* _Aufgaben_
1. Fasse den Lesetext in zwei Sätzen zusammen.
2. In welchem Jahr warnte Peter Schieder laut dem Lesetext davor, dass der ORF in ausländischen Besitz übergehen könnte?
::: Lesetext
Auch in den folgenden Jahren bemühte man immer wieder dieses Argument, wenn es galt, dem ORF weitere Sonderstellungen, Sonderrechte oder einfach nur viel Geld zuzuschanzen. Lediglich die Formulierungen und Ausdrücke wurden dem immer stärker um sich greifenden politisch korrekten Zeitgeist angepasst. Im Jahr 2006 klingt das bei Josef Cap dann so:  „(…) in einer Zeit, in der es kein Empfangsmonopol und kein Sendungsmonopol mehr gibt, in der aber alle daran interessiert sind, dass der ORF als eine Art kulturelles Identitätselement natürlich weiter existiert um die österreichische Kulturidentität weiterzuentwickeln“[xiii].

Der ORF soll die österreichische Identität nun nicht mehr „bewahren oder schützen“. 2006 hätte so etwas bereits einen politisch unangenehmen Hautgout gehabt. Deshalb geht es im politisch korrekten Kauderwelsch um eine nicht näher definierte Weiterentwicklung der österreichischen Kulturidentität (was auch immer das sein oder bedeuten mag).

Obwohl die Formulierungen im Laufe der Jahre immer schwammiger werden, verkauft die SPÖ ihren ORF stets als einzig legitimen Bewahrer und Hüter der österreichischen Identität, als Felsen in der neoliberalen Brandung. Um diesem Argument zumindest etwas Substanz zu verleihen, musste man deshalb Bedrohungen für den ORF bzw. für Österreich konstruieren bzw. aufbauschen. Peter Schieder, neben Cap einer der vehementesten Verteidiger des ORF Monopols, warnt etwa im Jahr 2001: „Keinesfalls wollen die Menschen, dass der ORF in ausländischen Besitz übergeht."[xiv] So, als ob das jemals ernsthaft zur Debatte gestanden wäre.
::::::
::: Datensätze
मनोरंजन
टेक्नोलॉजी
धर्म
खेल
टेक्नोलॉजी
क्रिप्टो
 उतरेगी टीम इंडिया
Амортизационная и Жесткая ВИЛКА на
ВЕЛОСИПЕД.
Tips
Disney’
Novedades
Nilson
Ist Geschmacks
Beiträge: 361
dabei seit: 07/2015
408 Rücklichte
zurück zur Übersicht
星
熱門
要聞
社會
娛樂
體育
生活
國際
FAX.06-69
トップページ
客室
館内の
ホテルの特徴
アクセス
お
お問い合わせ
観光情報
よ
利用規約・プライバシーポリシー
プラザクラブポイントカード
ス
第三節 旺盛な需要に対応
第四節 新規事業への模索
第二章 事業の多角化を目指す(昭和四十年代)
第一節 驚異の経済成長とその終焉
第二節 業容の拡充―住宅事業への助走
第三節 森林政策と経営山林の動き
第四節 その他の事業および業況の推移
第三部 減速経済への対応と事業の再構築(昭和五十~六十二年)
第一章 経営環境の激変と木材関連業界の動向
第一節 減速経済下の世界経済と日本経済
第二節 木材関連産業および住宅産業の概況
::::::
::: Datensätze
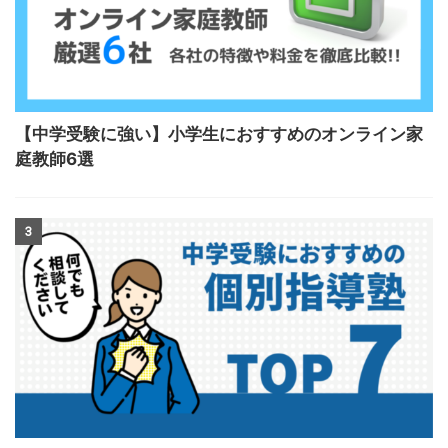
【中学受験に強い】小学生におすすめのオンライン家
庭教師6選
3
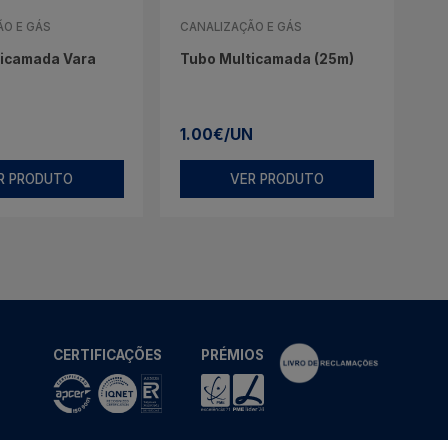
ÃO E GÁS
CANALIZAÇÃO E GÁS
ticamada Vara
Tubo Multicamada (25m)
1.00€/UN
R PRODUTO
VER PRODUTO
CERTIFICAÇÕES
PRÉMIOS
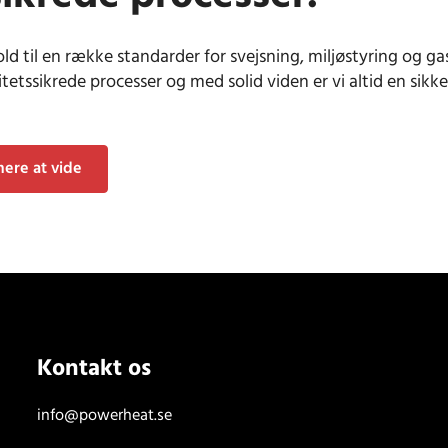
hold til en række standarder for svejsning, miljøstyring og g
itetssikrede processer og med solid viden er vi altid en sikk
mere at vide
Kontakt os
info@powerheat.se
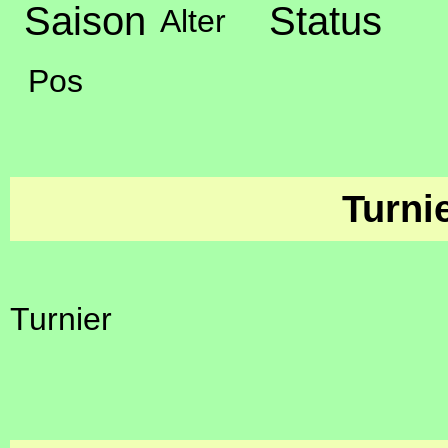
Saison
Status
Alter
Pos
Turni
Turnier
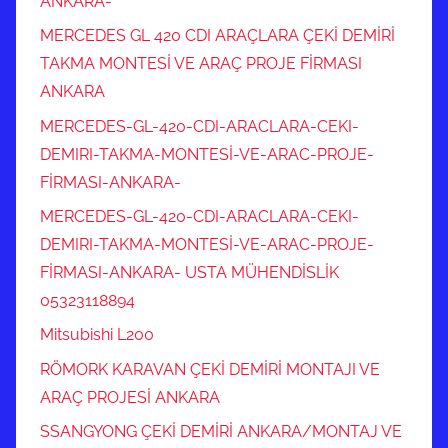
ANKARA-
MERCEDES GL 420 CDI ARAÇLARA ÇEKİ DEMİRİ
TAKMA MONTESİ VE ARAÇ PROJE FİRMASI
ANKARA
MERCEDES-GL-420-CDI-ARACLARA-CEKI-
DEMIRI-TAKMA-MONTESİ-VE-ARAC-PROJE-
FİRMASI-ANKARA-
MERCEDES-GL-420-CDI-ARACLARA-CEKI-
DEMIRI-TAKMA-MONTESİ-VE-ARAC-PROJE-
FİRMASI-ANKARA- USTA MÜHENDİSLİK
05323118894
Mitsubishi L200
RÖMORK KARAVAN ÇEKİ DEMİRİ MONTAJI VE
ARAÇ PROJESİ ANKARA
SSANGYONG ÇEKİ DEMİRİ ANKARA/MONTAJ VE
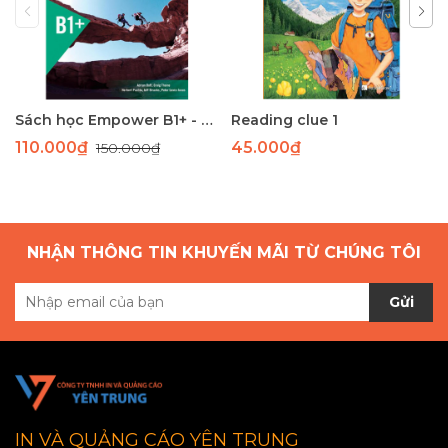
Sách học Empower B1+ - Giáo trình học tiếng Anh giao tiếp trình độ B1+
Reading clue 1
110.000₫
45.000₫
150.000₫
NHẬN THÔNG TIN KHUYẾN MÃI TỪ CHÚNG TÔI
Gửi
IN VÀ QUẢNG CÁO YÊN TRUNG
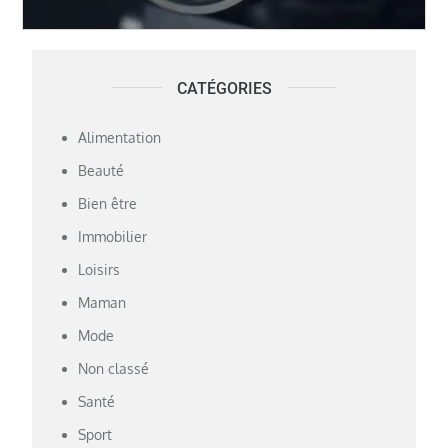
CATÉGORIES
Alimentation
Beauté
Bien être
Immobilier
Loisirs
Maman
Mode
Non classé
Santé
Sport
::::::
* _Lösungen_
1. Das Argument der österreichischen Identität wurde immer wieder bemüht, um dem ORF Sonderstellungen, Sonderrechte oder Geld zu verschaffen, wobei man die Formulierungen dem politisch korrekten Zeitgeist anpasste, sodass Josef Cap 2006 von einer Weiterentwicklung der österreichischen Kulturidentität sprach. Die SPÖ verkaufte den ORF dabei stets als einzig legitimen Hüter dieser Identität und konstruierte oder bauschte dafür Bedrohungen auf, etwa mit Peter Schieders Warnung von 2001 vor einem Übergang des ORF in ausländischen Besitz.

2. Im Jahr 2001.